China owns less than 1% of the world’s chrome reserves. However, thanks to strong growth in stainless steel demand and relatively cheap production costs, China’s domestic ferrochrome capacity has steadily increased over the past decade, with China overtaking South Africa in the first half of 2012 to become the world’s largest ferrochrome producer.
Yet, the lack of both upstream and downstream capabilities, along with looming chrome export restrictions, rising domestic production costs and stricter environmental controls, is putting Chinese ferrochrome producers in an increasingly precarious situation. To overcome these obstacles, Chinese ferrochrome producers will continue going overseas to gain control over upstream resources, significantly altering the global balance of the chrome ore trade. By Jeff Dong
Reviewing the remarkable growth in China’s demand for commodities and its domestic production during the last decade is always eye opening, with the steel industry standing out as the prime example. In 2011, China produced 61% of the world’s total steel output, and consumed most of that production domestically. This is even more astounding given China’s domestic iron ore supply meets only 40% of domestic demand.

RECORDS PROVIDED:
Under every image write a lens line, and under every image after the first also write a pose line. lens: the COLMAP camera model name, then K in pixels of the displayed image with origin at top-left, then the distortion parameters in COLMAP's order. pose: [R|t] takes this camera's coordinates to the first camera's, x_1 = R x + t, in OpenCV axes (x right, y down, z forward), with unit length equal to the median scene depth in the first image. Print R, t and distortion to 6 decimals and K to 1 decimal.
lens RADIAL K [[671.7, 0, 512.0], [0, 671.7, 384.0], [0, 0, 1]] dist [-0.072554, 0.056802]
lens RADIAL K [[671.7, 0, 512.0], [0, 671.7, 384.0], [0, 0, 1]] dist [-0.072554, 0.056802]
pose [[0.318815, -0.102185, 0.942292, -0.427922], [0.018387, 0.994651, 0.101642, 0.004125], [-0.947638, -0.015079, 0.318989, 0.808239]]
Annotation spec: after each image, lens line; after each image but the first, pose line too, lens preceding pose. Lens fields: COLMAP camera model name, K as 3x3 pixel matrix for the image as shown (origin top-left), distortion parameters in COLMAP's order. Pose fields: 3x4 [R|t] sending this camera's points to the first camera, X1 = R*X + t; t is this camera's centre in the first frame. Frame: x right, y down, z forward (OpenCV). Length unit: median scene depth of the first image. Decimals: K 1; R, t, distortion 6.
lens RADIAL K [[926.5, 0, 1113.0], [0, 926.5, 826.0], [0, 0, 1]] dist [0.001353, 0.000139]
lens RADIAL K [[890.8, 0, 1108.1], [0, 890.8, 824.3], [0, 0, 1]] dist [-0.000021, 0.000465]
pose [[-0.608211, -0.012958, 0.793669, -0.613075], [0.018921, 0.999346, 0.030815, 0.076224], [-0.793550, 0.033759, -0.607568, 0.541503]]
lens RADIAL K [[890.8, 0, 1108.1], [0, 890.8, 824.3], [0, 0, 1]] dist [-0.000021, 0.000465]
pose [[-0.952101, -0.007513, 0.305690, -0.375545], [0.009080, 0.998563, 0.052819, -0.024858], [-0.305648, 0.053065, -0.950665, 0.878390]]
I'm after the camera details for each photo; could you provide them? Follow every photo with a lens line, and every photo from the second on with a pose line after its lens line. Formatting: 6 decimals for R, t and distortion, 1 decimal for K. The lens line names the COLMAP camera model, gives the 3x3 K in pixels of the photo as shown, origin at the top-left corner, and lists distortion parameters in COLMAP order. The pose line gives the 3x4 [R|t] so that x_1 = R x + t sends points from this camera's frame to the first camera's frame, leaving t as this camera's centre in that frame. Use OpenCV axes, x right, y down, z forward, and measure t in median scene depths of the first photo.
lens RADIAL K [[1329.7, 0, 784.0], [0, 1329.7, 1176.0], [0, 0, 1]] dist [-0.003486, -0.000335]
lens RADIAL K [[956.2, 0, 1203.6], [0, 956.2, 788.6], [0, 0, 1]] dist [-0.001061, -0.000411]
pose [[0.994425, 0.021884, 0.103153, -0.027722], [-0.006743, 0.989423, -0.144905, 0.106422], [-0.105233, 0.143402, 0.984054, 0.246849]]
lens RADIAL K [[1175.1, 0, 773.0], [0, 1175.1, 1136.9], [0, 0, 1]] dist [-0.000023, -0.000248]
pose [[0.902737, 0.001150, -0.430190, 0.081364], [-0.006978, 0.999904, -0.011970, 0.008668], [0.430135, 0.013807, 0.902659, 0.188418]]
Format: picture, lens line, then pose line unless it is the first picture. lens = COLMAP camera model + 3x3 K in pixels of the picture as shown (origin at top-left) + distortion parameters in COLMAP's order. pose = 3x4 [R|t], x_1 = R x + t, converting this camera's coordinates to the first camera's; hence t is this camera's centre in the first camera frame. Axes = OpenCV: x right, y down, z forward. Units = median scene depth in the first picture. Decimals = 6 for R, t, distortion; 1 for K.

YOUR INSTRUCTIONS: Reproduce word for word the part of the passage on Chinese ferrochrome from "Yet, the lack" to "of domestic demand.". The rows come from a different source than the text.

EXERCISE ANSWER:
Yet, the lack of both upstream and downstream capabilities, along with looming chrome export restrictions, rising domestic production costs and stricter environmental controls, is putting Chinese ferrochrome producers in an increasingly precarious situation. To overcome these obstacles, Chinese ferrochrome producers will continue going overseas to gain control over upstream resources, significantly altering the global balance of the chrome ore trade. By Jeff Dong
Reviewing the remarkable growth in China’s demand for commodities and its domestic production during the last decade is always eye opening, with the steel industry standing out as the prime example. In 2011, China produced 61% of the world’s total steel output, and consumed most of that production domestically. This is even more astounding given China’s domestic iron ore supply meets only 40% of domestic demand.